WASHINGTON D.C., United States of America, July 13, 2017 – Thousands of South Sudanese civilians are fleeing to neighbouring Ethiopia as Government troops advance on a rebel stronghold in the Upper Nile region, a senior United Nations official today said, expressing grave concern about what is already the world’s fastest growing refugee crisis.
Reports from the UN International Organization on Migration (IOM) “suggest that Government forces are now approaching the town of Maiwut, 25 kilometres north-west of Pagak. I’m gravely concerned by this ongoing situation,” the Special Representative of the Secretary-General in South Sudan, David Shearer, told reporters from Juba, the capital.
He added that while it is unclear which side began the fighting, the military advance by the South Sudan forces “is not in the spirit of the unilateral ceasefire” declared by the Government in May.
Mr. Shearer said there has been “active military engagement” over the past week north of Pagak, and at least 25 aid workers have relocated in the area as a result of the insecurity.
The senior UN official, who is also the head of the UN Mission in the country, or UNMISS, also voiced great concern about an orphanage near Torit, south of Juba, surrounded by Government and rebel fighters who are preparing to fight.
“It’s unacceptable that 250 innocent children, and the people who care for them, find themselves in no-man’s land between the warring parties,” Mr. Shearer stressed.

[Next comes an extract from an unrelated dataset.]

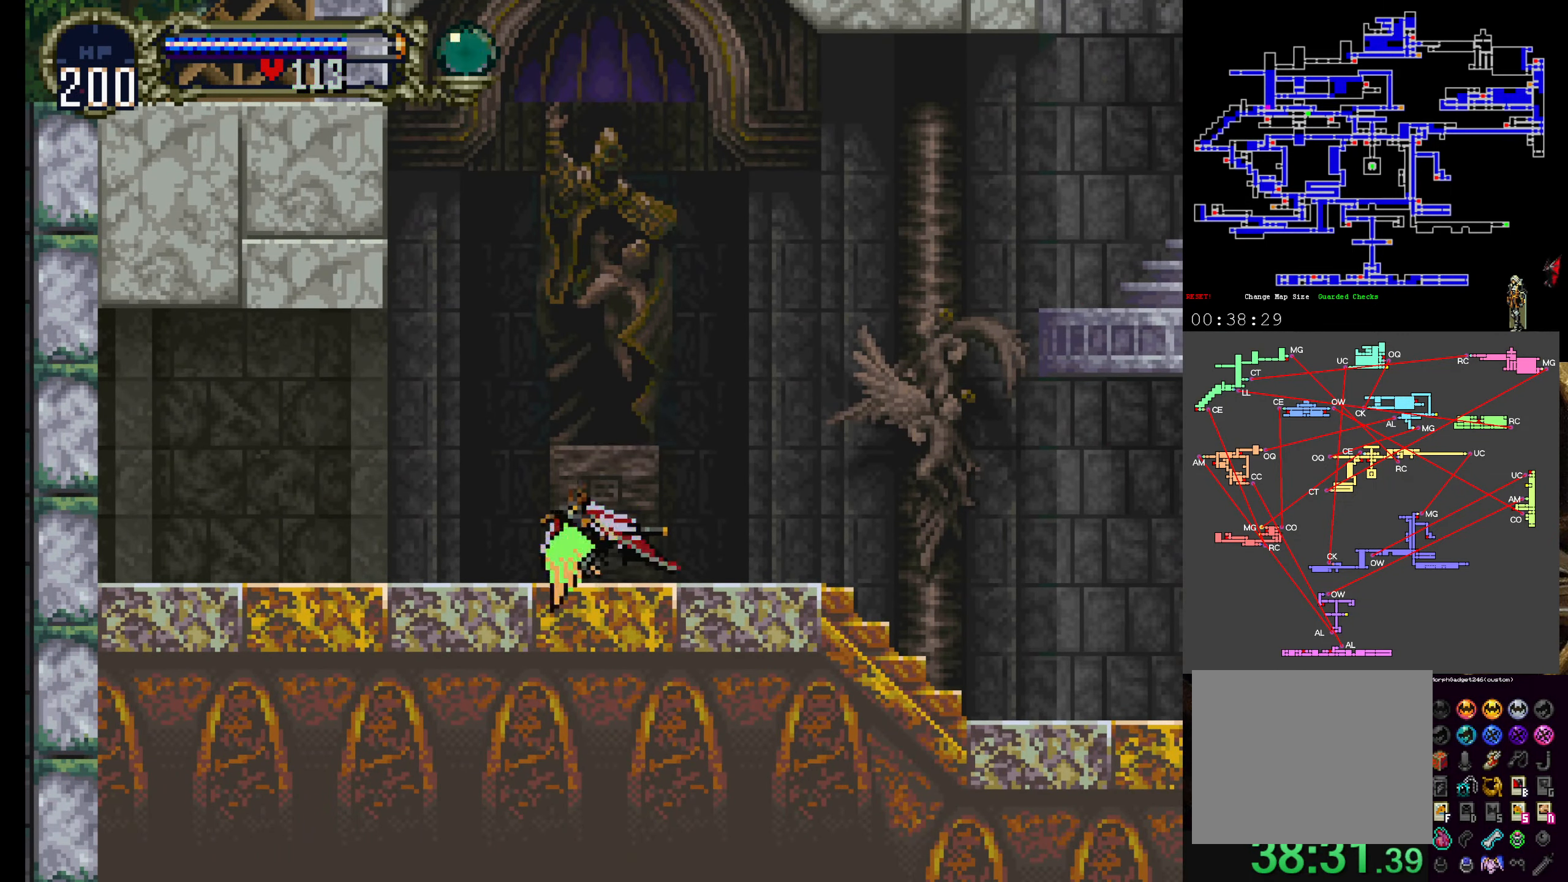
{"buttons": ["A"], "left_stick": "center", "events": [[200, "A", "down"], [200, "DPAD_UP", "down"], [300, "DPAD_UP", "up"]]}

Requests by UNMISS to access the Hope for South Sudan Orphanage have been denied “locally, on the ground.”
The Government forces central command in Juba yesterday gave UNMISS “the go-ahead to send peacekeepers to the orphanage. I’m hopeful that will happen today,” he added.
Mr. Shearer urged both sides to reflect on President Salva Kiir’s Independence Day message of peace and withdraw from the facility.
In addition to accessing the orphanage, a group of Nepalese peacekeepers have been sent to protect civilians and the UN base in Torit.
“The number of patrols we can undertake in the town will increase with the additional peacekeepers. In turn, that should provide more security and boost confidence,” said Mr. Shearer.
He noted that his deputy, Moustapha Soumaré, is travelling to Torit tomorrow and will report back.